▶ Supplied entries:
___

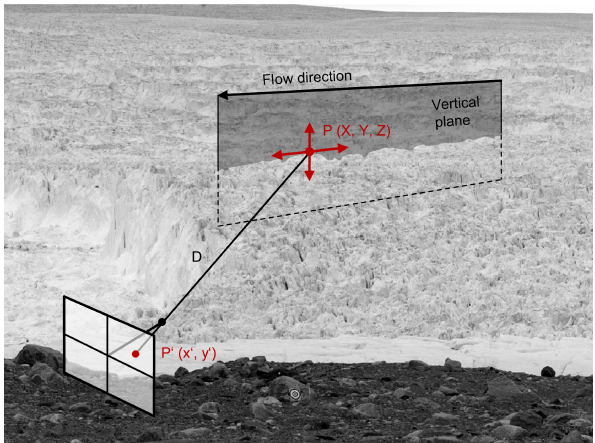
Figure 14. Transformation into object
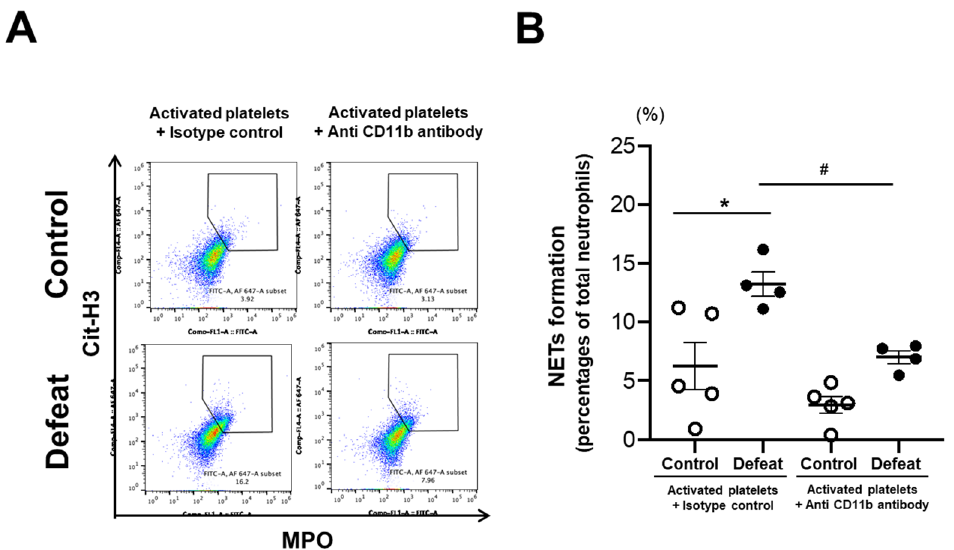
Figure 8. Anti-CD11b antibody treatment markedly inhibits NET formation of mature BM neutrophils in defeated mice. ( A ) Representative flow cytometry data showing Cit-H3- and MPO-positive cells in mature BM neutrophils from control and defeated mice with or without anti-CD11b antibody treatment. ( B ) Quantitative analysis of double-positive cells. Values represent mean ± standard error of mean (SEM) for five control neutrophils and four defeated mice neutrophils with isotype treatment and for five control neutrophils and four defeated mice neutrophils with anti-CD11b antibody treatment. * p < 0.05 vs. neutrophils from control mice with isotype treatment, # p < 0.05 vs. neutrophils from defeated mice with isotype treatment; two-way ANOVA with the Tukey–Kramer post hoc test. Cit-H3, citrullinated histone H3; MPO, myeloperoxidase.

___

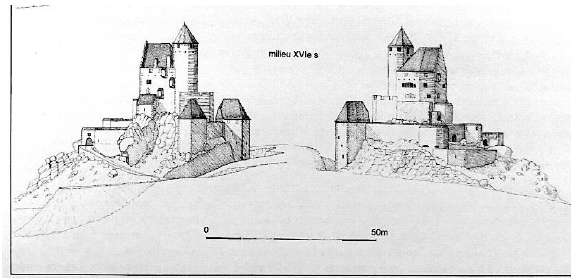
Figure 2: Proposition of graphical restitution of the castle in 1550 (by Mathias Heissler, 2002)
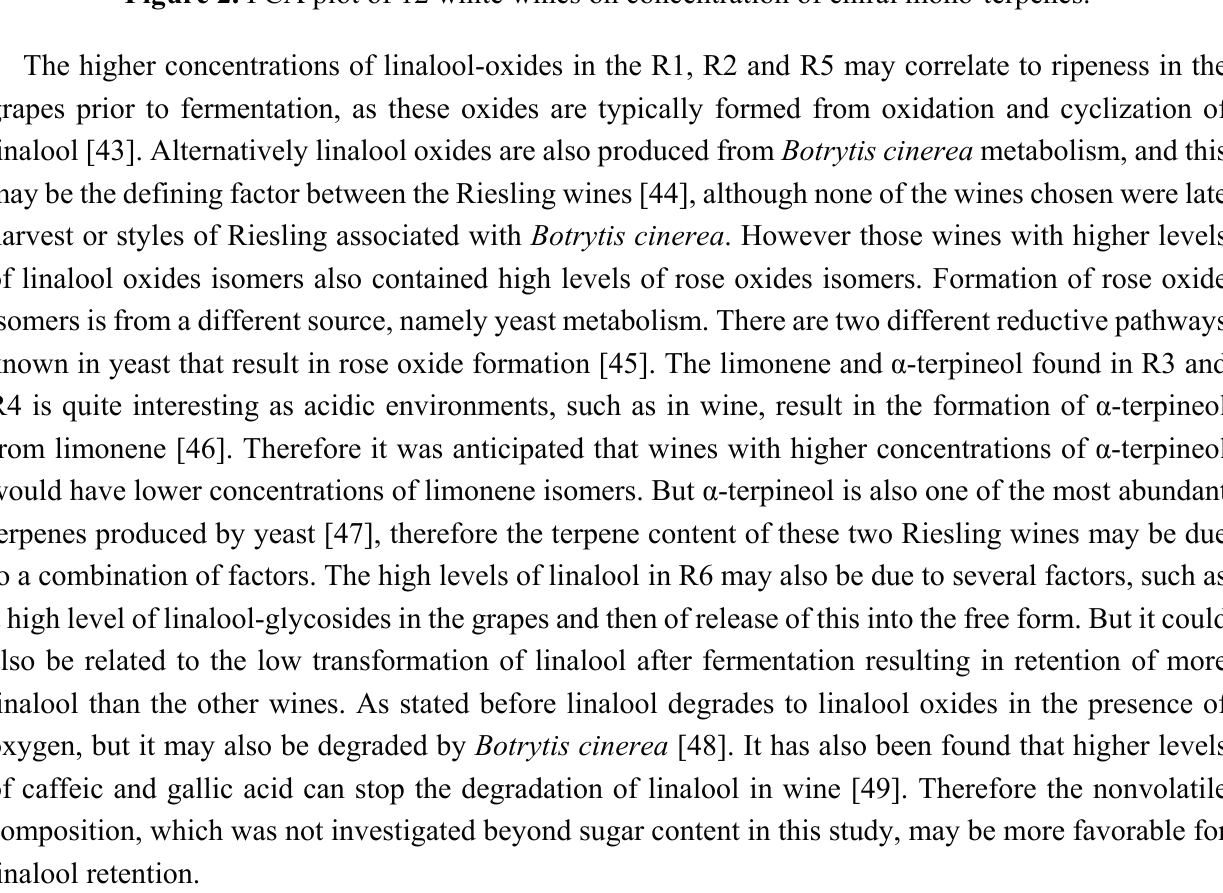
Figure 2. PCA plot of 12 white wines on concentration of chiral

___

▶ What the exercise asks: Above are the records; restate exactly the lines from the one containing "Figure 14. Transformation into object" through the one containing "Figure 8. Anti-CD11b", keeping pictures out.

▶ Answer for the task:
Figure 14. Transformation into object
Figure 8. Anti-CD11b antibody treatment markedly inhibits NET formation of mature BM neutrophils in defeated mice. ( A ) Representative flow cytometry data showing Cit-H3- and MPO-positive cells in mature BM neutrophils from control and defeated mice with or without anti-CD11b antibody treatment. ( B ) Quantitative analysis of double-positive cells. Values represent mean ± standard error of mean (SEM) for five control neutrophils and four defeated mice neutrophils with isotype treatment and for five control neutrophils and four defeated mice neutrophils with anti-CD11b antibody treatment. * p < 0.05 vs. neutrophils from control mice with isotype treatment, # p < 0.05 vs. neutrophils from defeated mice with isotype treatment; two-way ANOVA with the Tukey–Kramer post hoc test. Cit-H3, citrullinated histone H3; MPO, myeloperoxidase.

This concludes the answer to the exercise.